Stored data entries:
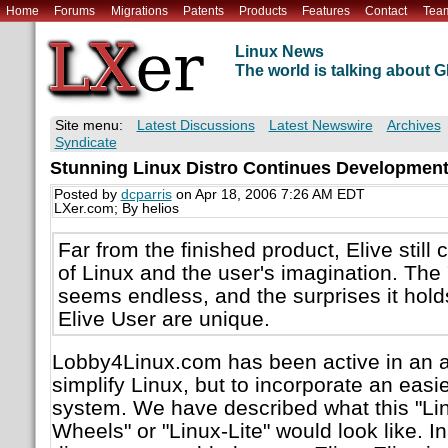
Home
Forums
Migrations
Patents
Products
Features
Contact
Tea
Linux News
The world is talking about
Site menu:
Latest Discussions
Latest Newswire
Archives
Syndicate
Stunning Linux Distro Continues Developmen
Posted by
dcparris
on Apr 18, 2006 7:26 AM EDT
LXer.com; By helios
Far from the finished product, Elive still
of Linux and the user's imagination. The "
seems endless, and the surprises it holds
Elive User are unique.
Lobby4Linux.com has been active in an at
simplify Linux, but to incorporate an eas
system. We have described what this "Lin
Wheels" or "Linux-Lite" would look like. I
--
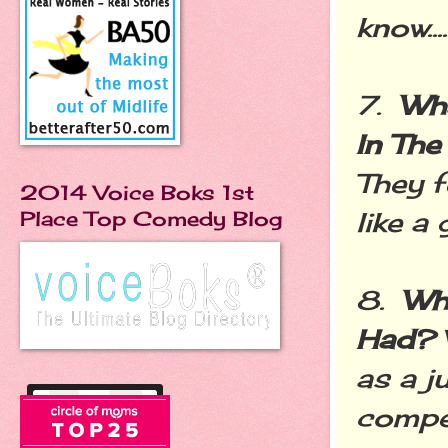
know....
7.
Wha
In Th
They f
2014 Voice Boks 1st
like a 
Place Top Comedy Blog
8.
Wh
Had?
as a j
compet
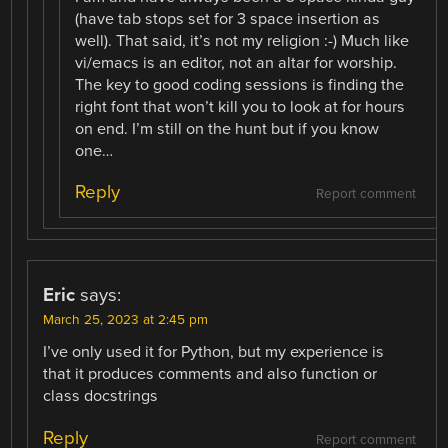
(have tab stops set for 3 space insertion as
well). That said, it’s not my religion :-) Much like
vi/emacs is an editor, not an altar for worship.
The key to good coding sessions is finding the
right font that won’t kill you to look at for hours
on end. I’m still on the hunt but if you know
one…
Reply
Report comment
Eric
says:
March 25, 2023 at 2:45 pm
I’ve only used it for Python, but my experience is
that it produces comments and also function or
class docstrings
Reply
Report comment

* EXERCISE DESCRIPTION: The required output is a copy of each line in the records where the string "Elive" occurs.

* EXERCISE OUTPUT:
Far from the finished product, Elive still
Elive User are unique.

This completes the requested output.